Nvidia Ge Force 6600

Vizy

New Member
ok so i bought a friends old rig for a grand total of $30. It's a bargain, and he knows it, except he doesnt need another comp. He built a new one and sold me this one. The comp is so-so but it has a nvidia ge-force 6600. It played Counterstrike source extremely well and stuff and i was wondering if it would be able to play cod4.

Here is the card, extremely dusty, IDK if u can tell in the photothough.
103_1607.jpg


Its ok if i blow the crap outta this thing right? Its time for a whole clase cleaning tonight...so...


thnx guys.
 
oh ye btw, its pci express.


oh snap, it shows it in the photo.

It's also 256 mb , it doesnt show in the pic but theres a sticker on the back.
 
i think you might be able too...probably on low settings.

i will be suprised if it does medium though.

What are the requirements to run COD4 on a PC?
Recommended requirements:
CPU: 2.4 GHz Dual Core or better
RAM: 1GB for XP and 2GB for Vista
HD: 8GB Free Space
GFX: 3.0 Shader Support, Nvidia Geforce 7800, ATI Radeon X1800 or better.

Minimum requirements:
CPU: Intel® Pentium® 4 2.4 GHz, AMD® Athlon™ 64 2800+ processor
or any 1.8Ghz Dual Core Processor or better.
RAM: 512MB RAM (768MB for Windows Vista)
HD: 8GB Free SPace
GFX: NVIDIA® Geforce™ 6600, ATI® Radeon® 9800Pro or better

i dont think the 6600 has 3.0 Shader Support?
 
i think you might be able too...probably on low settings.

i will be suprised if it does medium though.



i dont think the 6600 has 3.0 Shader Support?

Ok, so on low? Overlclocking it won't do much will it? Is it even possible to overclock gfx cards? So is it ok to blow this out?

oh yea it supports shader 3.0:

wikipedia said:
While ATI was the first to deliver Shader Model 2.0 capability to the retail market, Nvidia was the first to deliver Shader Model 3.0 (SM3) capability. SM3 extends SM2 in a number of ways: standard FP32 (32-bit floating-point) precision, dynamic branching, increased efficiency and longer shader lengths are the main additions. Shader Model 3.0 was quickly adopted by game developers because it was quite simple to convert existing shaders coded with SM 2.0/2.0A/2.0B to version 3.0, and it offered noticeable performance improvements across the entire GeForce 6 line.

http://en.wikipedia.org/wiki/GeForce_6_Series#GeForce_6600_Series
 
ok i have exactly the same card and i can play cod4 on low with no lag at all and it still lokks bloody good

alright thanx alot dude.

Ok so right now i'm gonna add several more hdd's and complete reformat all of thema nd reinstall windows, do i have the monito plugged into my gfx card or my onboard? I don't have the gfx installed yet.

# Material supplied
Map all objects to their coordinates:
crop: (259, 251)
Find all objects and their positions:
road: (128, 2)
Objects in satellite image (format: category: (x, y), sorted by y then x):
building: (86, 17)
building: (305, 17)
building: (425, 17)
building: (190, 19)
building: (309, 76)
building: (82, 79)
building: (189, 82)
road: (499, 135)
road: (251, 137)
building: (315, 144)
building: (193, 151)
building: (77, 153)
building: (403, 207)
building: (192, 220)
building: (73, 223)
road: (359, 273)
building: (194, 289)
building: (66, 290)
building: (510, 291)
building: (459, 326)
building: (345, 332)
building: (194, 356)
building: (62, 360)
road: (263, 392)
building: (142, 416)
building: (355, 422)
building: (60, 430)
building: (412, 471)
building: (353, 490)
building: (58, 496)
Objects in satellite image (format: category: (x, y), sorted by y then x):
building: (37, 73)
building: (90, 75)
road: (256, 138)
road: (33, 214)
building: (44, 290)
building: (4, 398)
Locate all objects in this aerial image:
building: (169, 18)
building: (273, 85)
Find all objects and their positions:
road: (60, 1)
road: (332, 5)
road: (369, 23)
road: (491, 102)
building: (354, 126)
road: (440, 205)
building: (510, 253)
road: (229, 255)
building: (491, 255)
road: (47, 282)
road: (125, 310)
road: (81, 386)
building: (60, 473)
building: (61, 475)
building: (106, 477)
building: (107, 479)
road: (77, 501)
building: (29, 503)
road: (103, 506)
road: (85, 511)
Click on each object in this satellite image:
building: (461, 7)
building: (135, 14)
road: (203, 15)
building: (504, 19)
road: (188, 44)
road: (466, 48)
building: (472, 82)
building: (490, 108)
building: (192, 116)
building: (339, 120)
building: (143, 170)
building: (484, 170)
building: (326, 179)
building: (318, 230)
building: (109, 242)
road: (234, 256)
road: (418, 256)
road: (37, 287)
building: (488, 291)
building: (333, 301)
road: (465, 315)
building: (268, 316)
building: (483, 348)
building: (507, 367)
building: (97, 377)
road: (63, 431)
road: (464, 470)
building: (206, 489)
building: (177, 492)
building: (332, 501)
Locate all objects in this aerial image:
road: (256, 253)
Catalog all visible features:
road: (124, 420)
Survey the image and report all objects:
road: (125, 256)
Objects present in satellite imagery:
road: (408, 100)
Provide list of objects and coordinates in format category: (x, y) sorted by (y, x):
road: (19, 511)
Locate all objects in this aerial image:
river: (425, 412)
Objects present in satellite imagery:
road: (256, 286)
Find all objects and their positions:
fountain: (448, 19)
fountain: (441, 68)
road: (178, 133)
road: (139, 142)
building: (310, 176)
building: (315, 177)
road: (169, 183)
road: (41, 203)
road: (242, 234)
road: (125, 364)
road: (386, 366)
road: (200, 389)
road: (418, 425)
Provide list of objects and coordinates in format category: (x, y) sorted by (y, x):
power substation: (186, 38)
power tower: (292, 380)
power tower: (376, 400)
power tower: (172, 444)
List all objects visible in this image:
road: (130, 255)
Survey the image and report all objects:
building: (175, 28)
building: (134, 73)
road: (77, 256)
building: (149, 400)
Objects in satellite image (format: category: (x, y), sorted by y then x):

# Exercise requirements
Swap "medium" for "high" and write out the forum thread from "oh snap, it" to "X1800 or better." with that change. Work from the forum thread alone.

# Exercise result
oh snap, it shows it in the photo.

It's also 256 mb , it doesnt show in the pic but theres a sticker on the back.
 
i think you might be able too...probably on low settings.

i will be suprised if it does high though.

What are the requirements to run COD4 on a PC?
Recommended requirements:
CPU: 2.4 GHz Dual Core or better
RAM: 1GB for XP and 2GB for Vista
HD: 8GB Free Space
GFX: 3.0 Shader Support, Nvidia Geforce 7800, ATI Radeon X1800 or better.